To remove members from the organization, the organization owner will need to manually identify members by their username and remove them from the organization during offboarding. If this practice isn’t consistently applied during the offboarding process, and private email accounts are allowed to access GitHub, then your organization is vulnerable to IAM-based attacks.
Don’t discount how challenging — and time-consuming — it is to completely disable offboarded employees’ user accounts. To reduce your attack surface, enable SSO.
If your GitHub license doesn’t support SSO, you’ll need to carefully maintain an external inventory of accounts storing all organization accounts’ usernames and email addresses. Without this inventory, you’ll need to manually remove or disable private user accounts — or use custom scripts to do so.

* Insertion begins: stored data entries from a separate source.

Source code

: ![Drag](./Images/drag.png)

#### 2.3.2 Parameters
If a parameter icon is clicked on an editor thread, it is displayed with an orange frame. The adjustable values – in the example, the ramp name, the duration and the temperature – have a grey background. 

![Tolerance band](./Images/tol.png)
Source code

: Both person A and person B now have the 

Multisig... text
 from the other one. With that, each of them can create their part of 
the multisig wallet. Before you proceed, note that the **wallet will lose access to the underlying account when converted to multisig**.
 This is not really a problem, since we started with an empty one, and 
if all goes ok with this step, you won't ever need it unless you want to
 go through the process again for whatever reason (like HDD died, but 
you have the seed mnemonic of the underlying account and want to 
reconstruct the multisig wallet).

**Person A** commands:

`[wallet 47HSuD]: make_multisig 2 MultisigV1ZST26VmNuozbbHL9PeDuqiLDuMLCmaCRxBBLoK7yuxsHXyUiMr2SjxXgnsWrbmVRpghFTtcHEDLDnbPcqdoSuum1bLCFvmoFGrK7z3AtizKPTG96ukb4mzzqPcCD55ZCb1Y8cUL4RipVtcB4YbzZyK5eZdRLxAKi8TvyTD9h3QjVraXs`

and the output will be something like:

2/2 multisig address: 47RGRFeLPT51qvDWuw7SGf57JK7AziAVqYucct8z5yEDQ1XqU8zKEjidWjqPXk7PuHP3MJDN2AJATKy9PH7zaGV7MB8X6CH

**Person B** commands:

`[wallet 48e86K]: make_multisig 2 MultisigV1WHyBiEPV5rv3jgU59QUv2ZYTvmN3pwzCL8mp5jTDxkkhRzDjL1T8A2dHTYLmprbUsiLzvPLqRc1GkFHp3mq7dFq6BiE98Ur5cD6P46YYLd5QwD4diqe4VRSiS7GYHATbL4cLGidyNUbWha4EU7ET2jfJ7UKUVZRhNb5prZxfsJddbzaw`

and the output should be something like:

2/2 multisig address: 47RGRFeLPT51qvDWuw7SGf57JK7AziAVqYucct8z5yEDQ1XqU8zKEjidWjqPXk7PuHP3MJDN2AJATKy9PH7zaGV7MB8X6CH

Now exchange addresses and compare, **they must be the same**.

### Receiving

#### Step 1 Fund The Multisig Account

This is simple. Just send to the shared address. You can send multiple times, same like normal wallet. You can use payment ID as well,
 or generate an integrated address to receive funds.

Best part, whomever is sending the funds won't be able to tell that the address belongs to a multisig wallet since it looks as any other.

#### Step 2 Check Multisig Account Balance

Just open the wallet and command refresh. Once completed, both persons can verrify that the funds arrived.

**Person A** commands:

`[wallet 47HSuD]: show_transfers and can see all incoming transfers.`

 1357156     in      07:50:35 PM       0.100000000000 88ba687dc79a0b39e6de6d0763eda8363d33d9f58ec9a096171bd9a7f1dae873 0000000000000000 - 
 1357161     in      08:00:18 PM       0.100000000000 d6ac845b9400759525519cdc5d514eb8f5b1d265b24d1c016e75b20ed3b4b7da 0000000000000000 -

User accounts can otherwise fall through the cracks, leaving them to remain an indefinite part of the GitHub organization.
In the two risks detailed above, we described issues that originate from managing GitHub users without SSO.
Companies that manage their users through SSO might believe the employee lifecycle, from onboarding to offboarding, can be thoroughly managed through the IdP. But even with SSO, the organization is still exposed to IAM risk if it hasn’tproperly implemented SCIM.
According to GitHub documentation, while the creation of SSH keys or personal access tokens (PATs) require authorization through SSO, these credentials persist even if the associated user is deactivated in the IdP. In fact, deactivating the user in the IdP only prevents the user from reauthenticating to GitHub’s website. This means that the GitHub user will remain an organization member and have full access through any of their SSH keys and PATs.
These stale programmatic credentials expose your organization to risks associated with insufficient credential hygiene — yet another top 10 CI/CD security risk. To revoke these credentials, the organization owner will be required to manually remove the user account from the GitHub organization.
Implementing SCIM on top of SSO ensures that user deactivation through the IdP will automatically deprovision the GitHub user from the GitHub organization, restricting any types of existing and future access.
Identity and access management risks are a high priority for any security team responsible for protecting the organization’s SCM.
Because SCM is the gateway to a corporate’s entire CI/CD ecosystem, inadequate IAM practices in the SCM can lead to the compromise of not only the assets stored in a GitHub Enterprise, but in other systems as well — including production.
That’s why it’s important to integrate GitHub with SSO while also adopting other best practices to protect your organization from IAM-based risks.
With customized IAM policies, organizations can ensure that users have appropriate access, comply with regulatory requirements, reduce the risk of insider threats, and simplify the access management process.